The Office of the Commissioner for Adults Living with an Intellectual Disability will be conducting an engagement with diverse stakeholders, including substitute decision makers, to clarify the role of the Commissioner and share additional information about the role of substitute decision maker and our office oversight. Please register for presentation below and register in advance using the link provided.

Topic: Role of the Substitute Decision Maker Overview of CALIDO Oversight

When: June 27, 2024 01:00-2:30 P.M. Winnipeg

Register in advance for this webinar

About the Office of the Vulnerable Persons' Commissioner

Our role:

In certain situations, adults with intellectual disabilities require someone who is legally empowered to make decisions on their behalf, known as a substitute decision maker. The Office of the Vulnerable Persons’ Commissioner is the body that receives applications to appoint a substitute decision maker. The Commissioner’s main function is to:

  • determine whether a substitute decision maker is necessary. This is always a last resort.
  • legally appoint substitute decision makers

The Vulnerable Persons’ Commissioner is appointed under Part 4 of The Vulnerable Persons Living with a Mental Disability Act (the act). The mandate of the Office of the Vulnerable Persons’ Commissioner is to implement the substitute decision making provisions of the act. In doing so, our goal is to protect the decision making rights of vulnerable persons through policies and procedures which:

  • are developed and implemented in keeping with the Five Guiding Principles contained in the act
  • ensures fair processes, and
  • are convenient and accessible, to the extent possible.

The specific activities of the Office of the Vulnerable Persons’ Commissioner are to:

  • conduct preliminary investigations of applications for substitute decision makers
  • appoint hearing panels as needed to review and make recommendations regarding the need for a substitute decision maker and the scope of the appointment
  • appoint substitute decision makers, where no other options are appropriate
  • maintain a register of appointments of substitute decision makers
  • monitor the actions of substitute decision makers
  • at set intervals, review the need for the substitute decision maker
  • receive and investigate complaints and mediate and seek to resolve disputes between substitute decision makers, which may include steps ranging from informal meetings to formal referral to mediation services; and
  • provide information to adults with intellectual disabilities, their families, substitute decision makers and the general public regarding the substitute decision making process.

In performing their statutory duties, the Vulnerable Persons' Commissioner operates independently from the Department of Families.

Key Definitions and Terminology

Who is considered to be a "vulnerable person"?

According to the act a vulnerable person is defined as "an adult living with a mental disability who is in need of assistance to meet his or her basic needs with regard to personal care and/or management of his or her property."
Please note that someone meeting the definition of “vulnerable person” does not automatically mean a substitute decision maker will be appointed. The decision to appoint a substitute decision maker may happen as a last resort, following a rigorous evaluation.

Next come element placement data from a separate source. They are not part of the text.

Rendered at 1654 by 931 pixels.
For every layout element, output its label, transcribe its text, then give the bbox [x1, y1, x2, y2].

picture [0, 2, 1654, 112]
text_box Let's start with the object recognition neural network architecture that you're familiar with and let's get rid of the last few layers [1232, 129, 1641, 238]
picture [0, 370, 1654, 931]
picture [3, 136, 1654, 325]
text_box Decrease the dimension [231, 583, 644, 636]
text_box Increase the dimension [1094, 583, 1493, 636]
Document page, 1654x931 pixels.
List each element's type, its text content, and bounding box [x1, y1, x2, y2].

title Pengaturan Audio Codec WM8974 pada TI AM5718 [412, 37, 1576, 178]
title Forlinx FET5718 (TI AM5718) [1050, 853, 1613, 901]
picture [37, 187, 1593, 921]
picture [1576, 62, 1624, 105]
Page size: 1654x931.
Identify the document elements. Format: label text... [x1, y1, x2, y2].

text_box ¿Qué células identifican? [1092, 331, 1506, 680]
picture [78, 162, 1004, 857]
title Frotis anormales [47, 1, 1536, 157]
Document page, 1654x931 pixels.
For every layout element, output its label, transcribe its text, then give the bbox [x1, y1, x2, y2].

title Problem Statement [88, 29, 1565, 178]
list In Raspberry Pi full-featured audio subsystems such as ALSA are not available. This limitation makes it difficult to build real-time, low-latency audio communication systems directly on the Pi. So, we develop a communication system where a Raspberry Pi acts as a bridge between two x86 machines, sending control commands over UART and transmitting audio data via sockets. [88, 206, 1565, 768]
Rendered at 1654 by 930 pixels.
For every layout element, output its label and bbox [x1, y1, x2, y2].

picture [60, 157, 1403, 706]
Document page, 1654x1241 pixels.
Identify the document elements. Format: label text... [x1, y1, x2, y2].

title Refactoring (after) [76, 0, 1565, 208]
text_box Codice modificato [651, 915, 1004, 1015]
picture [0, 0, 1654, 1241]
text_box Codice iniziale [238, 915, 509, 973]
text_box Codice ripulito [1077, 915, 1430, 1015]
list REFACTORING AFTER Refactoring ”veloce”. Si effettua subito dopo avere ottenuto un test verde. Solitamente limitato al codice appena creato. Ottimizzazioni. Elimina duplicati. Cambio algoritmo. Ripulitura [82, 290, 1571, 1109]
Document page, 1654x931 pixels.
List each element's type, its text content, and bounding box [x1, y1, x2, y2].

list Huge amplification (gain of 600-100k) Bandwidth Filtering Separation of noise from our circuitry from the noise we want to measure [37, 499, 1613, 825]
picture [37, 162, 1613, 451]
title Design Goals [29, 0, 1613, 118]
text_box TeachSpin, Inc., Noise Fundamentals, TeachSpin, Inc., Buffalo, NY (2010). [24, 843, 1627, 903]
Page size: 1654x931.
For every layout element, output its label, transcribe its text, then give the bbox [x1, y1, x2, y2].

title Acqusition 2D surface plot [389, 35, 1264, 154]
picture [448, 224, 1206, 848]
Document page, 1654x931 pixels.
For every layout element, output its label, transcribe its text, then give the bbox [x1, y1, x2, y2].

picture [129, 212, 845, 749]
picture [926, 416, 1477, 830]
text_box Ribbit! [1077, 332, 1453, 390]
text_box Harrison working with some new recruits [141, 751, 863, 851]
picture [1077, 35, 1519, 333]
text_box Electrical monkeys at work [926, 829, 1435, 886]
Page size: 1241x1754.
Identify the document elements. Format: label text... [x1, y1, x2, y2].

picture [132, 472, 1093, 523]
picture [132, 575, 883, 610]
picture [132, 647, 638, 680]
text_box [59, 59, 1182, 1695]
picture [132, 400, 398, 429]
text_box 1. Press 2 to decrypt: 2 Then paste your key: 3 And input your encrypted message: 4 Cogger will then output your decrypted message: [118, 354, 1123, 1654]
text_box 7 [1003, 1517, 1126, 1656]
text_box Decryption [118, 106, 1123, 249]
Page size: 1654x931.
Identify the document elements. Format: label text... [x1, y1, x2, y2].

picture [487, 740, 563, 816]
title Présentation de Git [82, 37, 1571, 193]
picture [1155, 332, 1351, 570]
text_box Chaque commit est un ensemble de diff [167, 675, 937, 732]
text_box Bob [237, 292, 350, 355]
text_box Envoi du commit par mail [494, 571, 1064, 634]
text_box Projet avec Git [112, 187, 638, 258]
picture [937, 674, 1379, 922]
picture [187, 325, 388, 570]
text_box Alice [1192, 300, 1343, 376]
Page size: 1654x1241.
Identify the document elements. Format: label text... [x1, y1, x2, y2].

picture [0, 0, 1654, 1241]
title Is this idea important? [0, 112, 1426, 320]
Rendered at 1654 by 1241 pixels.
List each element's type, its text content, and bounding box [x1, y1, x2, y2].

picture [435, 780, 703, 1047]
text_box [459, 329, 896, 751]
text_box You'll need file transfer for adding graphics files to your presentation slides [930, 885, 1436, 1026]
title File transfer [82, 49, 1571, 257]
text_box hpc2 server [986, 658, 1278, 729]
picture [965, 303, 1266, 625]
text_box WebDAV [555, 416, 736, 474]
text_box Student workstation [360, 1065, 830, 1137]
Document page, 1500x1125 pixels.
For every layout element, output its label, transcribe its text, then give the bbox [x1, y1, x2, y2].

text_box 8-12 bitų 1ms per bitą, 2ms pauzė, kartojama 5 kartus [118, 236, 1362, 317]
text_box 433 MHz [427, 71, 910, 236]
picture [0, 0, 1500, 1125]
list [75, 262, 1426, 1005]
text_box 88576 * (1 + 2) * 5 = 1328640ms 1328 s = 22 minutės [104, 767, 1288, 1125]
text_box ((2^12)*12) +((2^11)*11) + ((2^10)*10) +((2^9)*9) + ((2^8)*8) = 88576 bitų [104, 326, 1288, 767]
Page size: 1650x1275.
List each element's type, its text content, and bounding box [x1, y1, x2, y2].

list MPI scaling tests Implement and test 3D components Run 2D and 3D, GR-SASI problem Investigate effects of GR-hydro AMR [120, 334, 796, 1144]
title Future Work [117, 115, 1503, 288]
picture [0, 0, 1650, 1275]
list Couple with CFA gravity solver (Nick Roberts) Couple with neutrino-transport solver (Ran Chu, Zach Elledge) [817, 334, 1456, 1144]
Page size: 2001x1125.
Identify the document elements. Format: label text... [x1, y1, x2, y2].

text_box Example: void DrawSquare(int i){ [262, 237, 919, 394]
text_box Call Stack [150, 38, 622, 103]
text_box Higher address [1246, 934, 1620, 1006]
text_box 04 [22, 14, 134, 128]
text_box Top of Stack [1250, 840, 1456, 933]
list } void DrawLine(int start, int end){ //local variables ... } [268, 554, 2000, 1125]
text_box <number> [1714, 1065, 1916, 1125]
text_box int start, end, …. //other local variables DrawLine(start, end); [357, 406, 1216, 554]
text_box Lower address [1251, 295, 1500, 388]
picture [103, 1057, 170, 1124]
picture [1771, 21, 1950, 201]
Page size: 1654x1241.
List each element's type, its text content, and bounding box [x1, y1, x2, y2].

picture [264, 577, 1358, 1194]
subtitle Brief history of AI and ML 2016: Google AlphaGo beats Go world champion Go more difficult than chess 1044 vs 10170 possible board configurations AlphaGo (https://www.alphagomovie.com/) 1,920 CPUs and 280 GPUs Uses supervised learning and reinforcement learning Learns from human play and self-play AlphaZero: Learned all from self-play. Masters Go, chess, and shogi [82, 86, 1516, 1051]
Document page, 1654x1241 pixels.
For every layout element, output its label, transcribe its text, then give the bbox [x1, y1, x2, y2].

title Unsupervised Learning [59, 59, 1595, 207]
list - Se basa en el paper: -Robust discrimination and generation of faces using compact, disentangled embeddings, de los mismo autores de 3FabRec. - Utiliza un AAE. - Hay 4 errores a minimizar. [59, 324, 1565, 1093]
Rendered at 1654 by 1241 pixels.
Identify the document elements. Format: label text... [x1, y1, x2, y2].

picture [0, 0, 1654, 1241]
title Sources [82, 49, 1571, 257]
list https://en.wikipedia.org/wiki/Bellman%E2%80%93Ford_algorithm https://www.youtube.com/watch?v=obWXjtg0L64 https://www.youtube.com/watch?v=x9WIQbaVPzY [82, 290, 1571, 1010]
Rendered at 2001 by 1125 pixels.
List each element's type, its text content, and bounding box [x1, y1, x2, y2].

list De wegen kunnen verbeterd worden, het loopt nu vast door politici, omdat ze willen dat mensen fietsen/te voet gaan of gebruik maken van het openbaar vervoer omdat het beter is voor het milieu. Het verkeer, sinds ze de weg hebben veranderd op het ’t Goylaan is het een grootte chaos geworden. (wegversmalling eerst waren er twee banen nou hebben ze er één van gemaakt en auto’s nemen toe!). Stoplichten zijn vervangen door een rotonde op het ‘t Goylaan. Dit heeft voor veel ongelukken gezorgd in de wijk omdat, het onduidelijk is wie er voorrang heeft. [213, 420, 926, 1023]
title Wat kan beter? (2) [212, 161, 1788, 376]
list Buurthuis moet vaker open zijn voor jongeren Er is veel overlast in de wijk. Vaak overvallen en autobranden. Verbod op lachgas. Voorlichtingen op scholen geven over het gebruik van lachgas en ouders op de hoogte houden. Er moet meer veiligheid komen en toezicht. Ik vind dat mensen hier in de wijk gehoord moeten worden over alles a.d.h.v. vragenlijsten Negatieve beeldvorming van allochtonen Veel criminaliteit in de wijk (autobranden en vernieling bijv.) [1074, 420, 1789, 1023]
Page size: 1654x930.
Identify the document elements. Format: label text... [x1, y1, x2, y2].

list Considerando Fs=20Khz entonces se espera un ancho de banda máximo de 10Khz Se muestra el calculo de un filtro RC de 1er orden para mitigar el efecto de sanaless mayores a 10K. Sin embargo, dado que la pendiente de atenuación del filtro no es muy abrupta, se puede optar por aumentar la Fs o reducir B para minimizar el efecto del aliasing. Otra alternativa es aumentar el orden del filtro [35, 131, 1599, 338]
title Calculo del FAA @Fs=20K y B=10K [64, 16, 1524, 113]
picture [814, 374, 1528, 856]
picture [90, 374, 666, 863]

What is a Substitute Decision Maker? 

A substitute decision maker is one or more individuals appointed by the Vulnerable Persons’ Commissioner to make decisions for an adult with an intellectual disability who is unable to make certain decisions for themselves in the area of personal care or property or both. A substitute decision maker has the legal authority to make decisions for the vulnerable person in those specific areas in which they have been given power by the Commissioner.

What is the definition of mental disability?

For an individual to be assessed as having a mentally disability, the individual must have significantly impaired intellectual functioning existing concurrently with impaired adaptive behavior and manifested prior to the age of 18 years (this excludes a mental disability due exclusively to a mental disorder as defined in section 1 of The Mental Health Act).

Who is not covered?

The definition of “vulnerable persons” excludes individuals who have a mental disability due exclusively to a mental disorder as defined in section 1 of The Mental Health Act. It also excludes individuals whose mental disability occurred after the age of 18. 

What is a support network?

The act defines a support network “as one or more persons who provide advice, support or assistance to a vulnerable person and may include (a) the vulnerable person’s spouse or common-law partner, (b) other members of the person’s family and (c) others chosen by the vulnerable person”. An adult with an intellectual disability is able to choose who is in their support network. This can include friends and past or present service providers.

What does the term incapacity mean?

The act defines a person as being incapable when that person is not able to understand information that is important for making the decisions that are before them, or is not able to appreciate the expected consequences of either making or not making a the decision or lack of making a decision.

What is meant by "last resort"?

As noted in the principles of the act, substitute decision making should be invoked only as a last resort. This occurs when:

  •  A vulnerable person needs decisions to be made and
  • They are unable to make these decisions by themselves or with the involvement of members of their support network. 

The Vulnerable Person’s Commissioner will only give a substitute decision maker the legal authority to make decisions on behalf of the individual in areas where the individual is not capable of doing so on their own or with assistance.